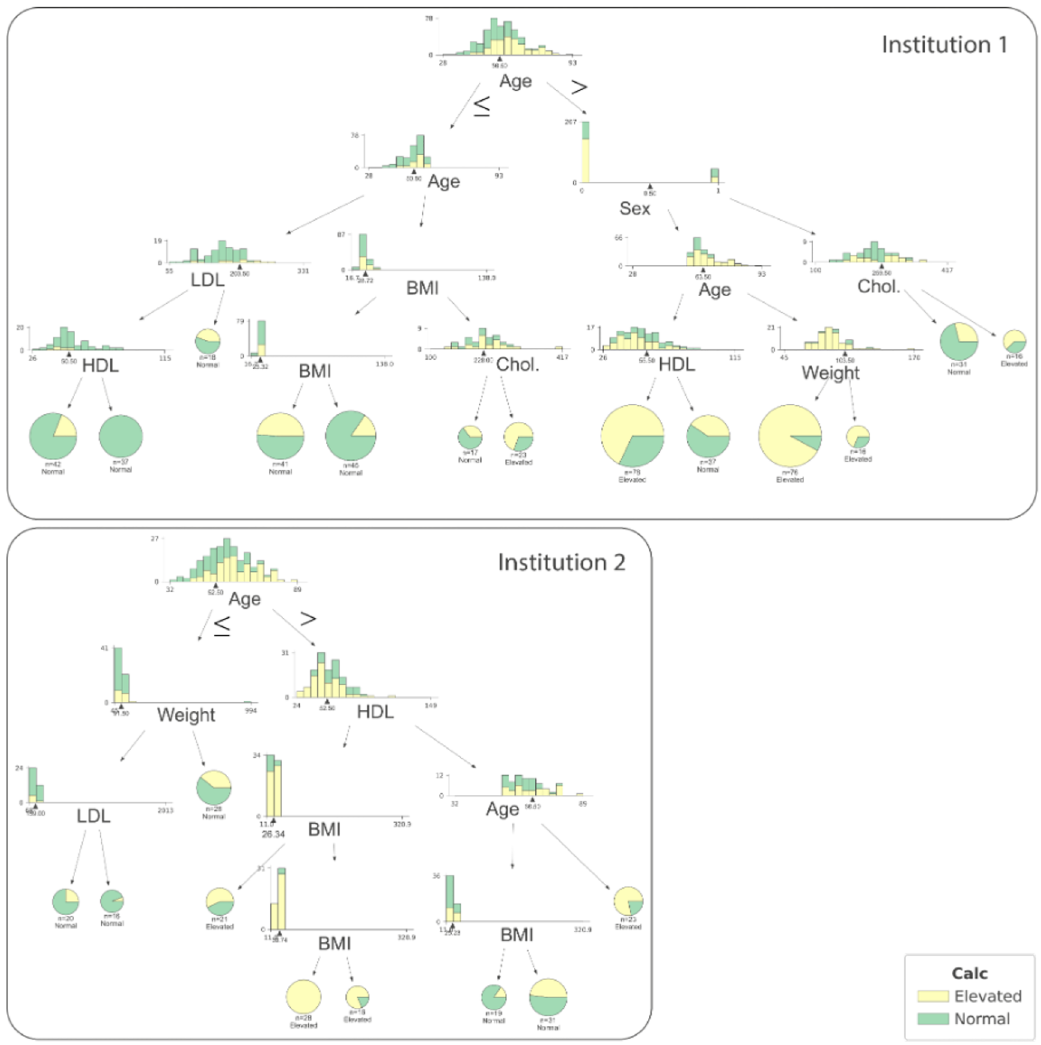
Figure 2: Decision trees trained with the data from institution 1 and 2; both trees are first split by age, but already diverge at the next level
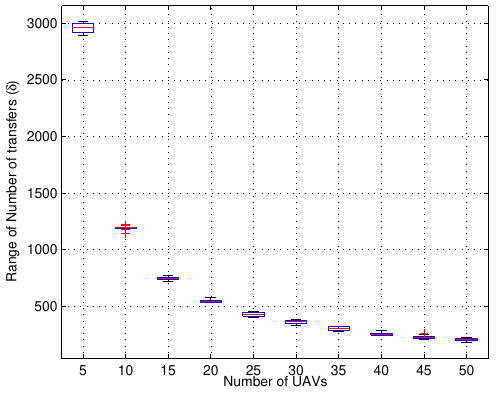
Figure 9. Range of Number of transfers vs. number of UAVs at a fixed number of failures.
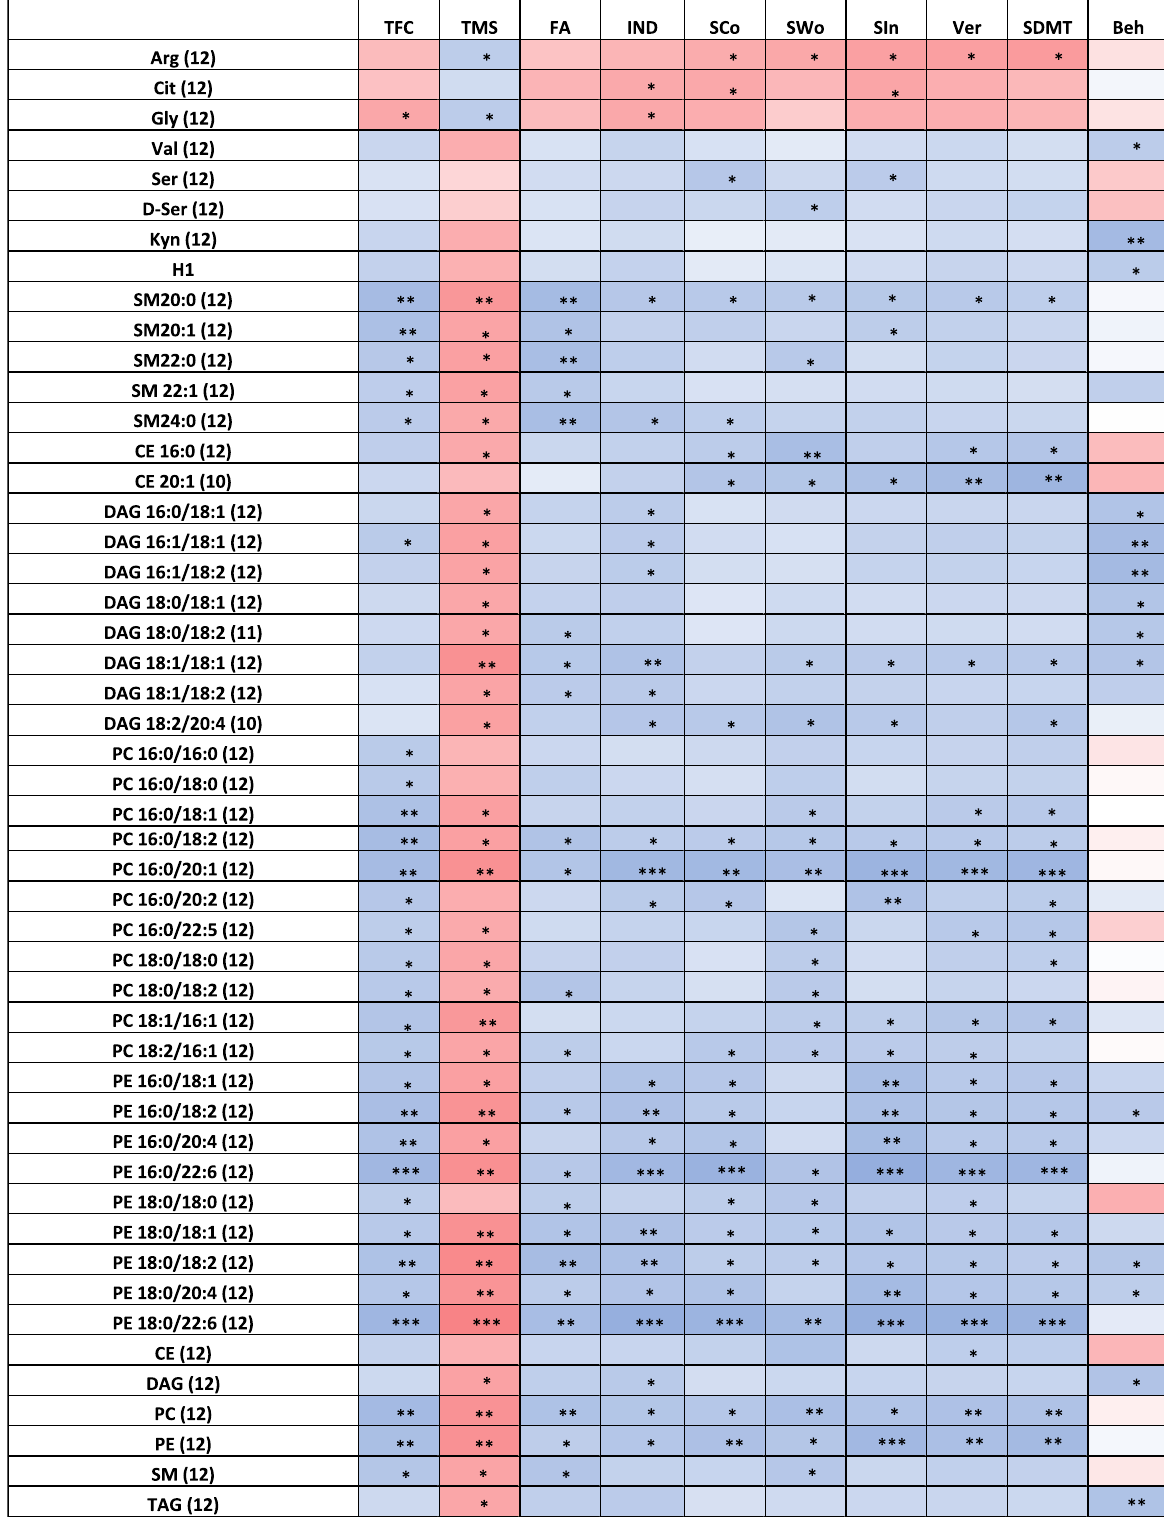
Figure 1. Correlations between metabolites in plasma and clinical outcomes. r-value correlations of − 0.7 to − 1.0 ( ) , − 0.4 to − 0.69 ( ) , 0.7 to 1.0 ( ) and 0.4–0.69 ( ) are shown; nominal p values represented as follows: *0.01 < p < 0.05; **0.001 < p < 0.01 and *** p <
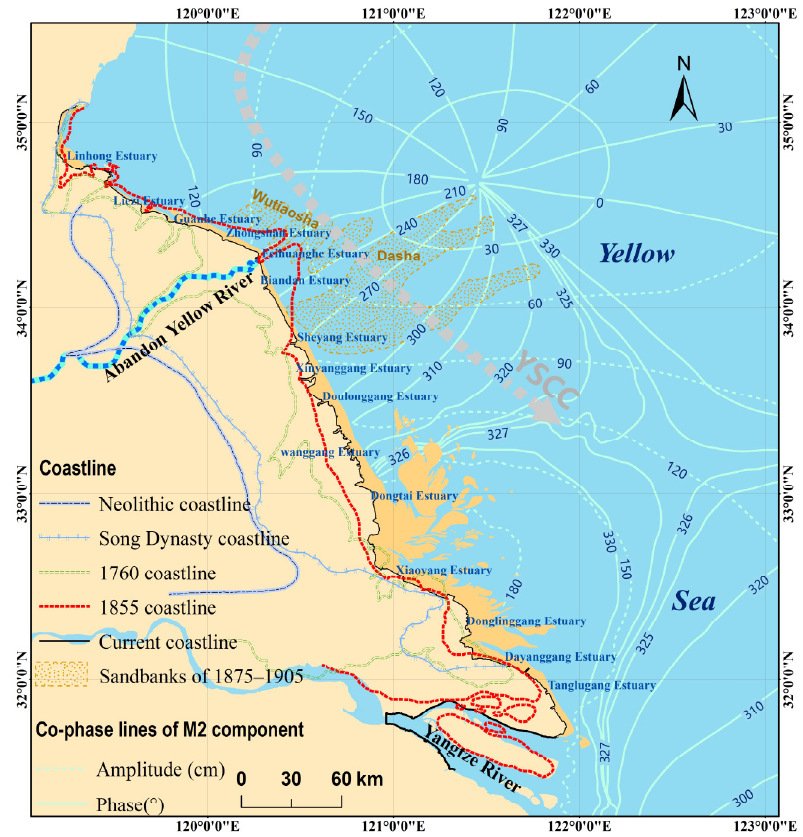
Figure 11. Historical shoreline evolution and tidal wave system. The historical shorelines are collected from Zhang 1985 [41]; subwater sandbanks are collected from Zhou et al. 2014 [6]; co-phase lines of M 2 component in southern yellow sea are collected from Xu et al. 2016 [16].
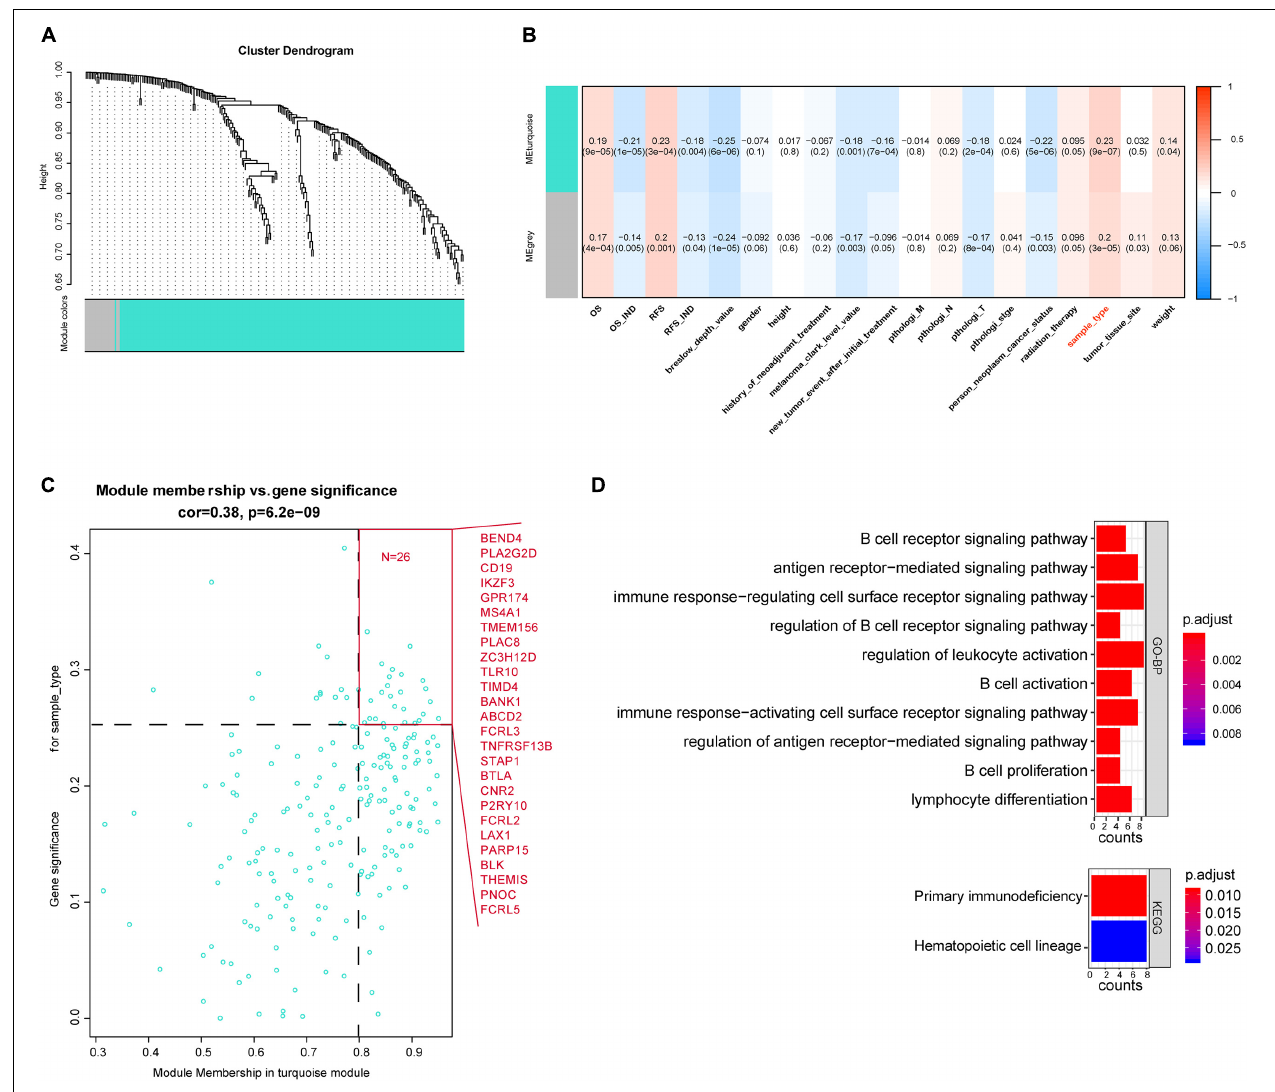
FIGURE 3 | Weighted gene co-expression network analysis (WGCNA) of immune-associated DEGs. (A) Cluster plot of genes based on the topological analysis of WGCNA. It shows that these immune-associated DEGs had two expression patterns. (B) Relationships between the module and clinical traits. Each cell described the relationship coefficients and P -values. (C) The gene significance and module membership of the blue module associated with metastasis. Hub genes are shown in red front. (D) Kyoto Encyclopedia of Genes and Genomes and Gene Ontology analysis of metastasis-associated hub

INSTRUCTIONS TO FOLLOW:
Whatever pictures the entries contain, omit them, and write the rest out exactly.

ANSWER TO THIS EXERCISE:
Figure 2: Decision trees trained with the data from institution 1 and 2; both trees are first split by age, but already diverge at the next level
Figure 9. Range of Number of transfers vs. number of UAVs at a fixed number of failures.
Figure 1. Correlations between metabolites in plasma and clinical outcomes. r-value correlations of − 0.7 to − 1.0 ( ) , − 0.4 to − 0.69 ( ) , 0.7 to 1.0 ( ) and 0.4–0.69 ( ) are shown; nominal p values represented as follows: *0.01 < p < 0.05; **0.001 < p < 0.01 and *** p <
Figure 11. Historical shoreline evolution and tidal wave system. The historical shorelines are collected from Zhang 1985 [41]; subwater sandbanks are collected from Zhou et al. 2014 [6]; co-phase lines of M 2 component in southern yellow sea are collected from Xu et al. 2016 [16].
FIGURE 3 | Weighted gene co-expression network analysis (WGCNA) of immune-associated DEGs. (A) Cluster plot of genes based on the topological analysis of WGCNA. It shows that these immune-associated DEGs had two expression patterns. (B) Relationships between the module and clinical traits. Each cell described the relationship coefficients and P -values. (C) The gene significance and module membership of the blue module associated with metastasis. Hub genes are shown in red front. (D) Kyoto Encyclopedia of Genes and Genomes and Gene Ontology analysis of metastasis-associated hub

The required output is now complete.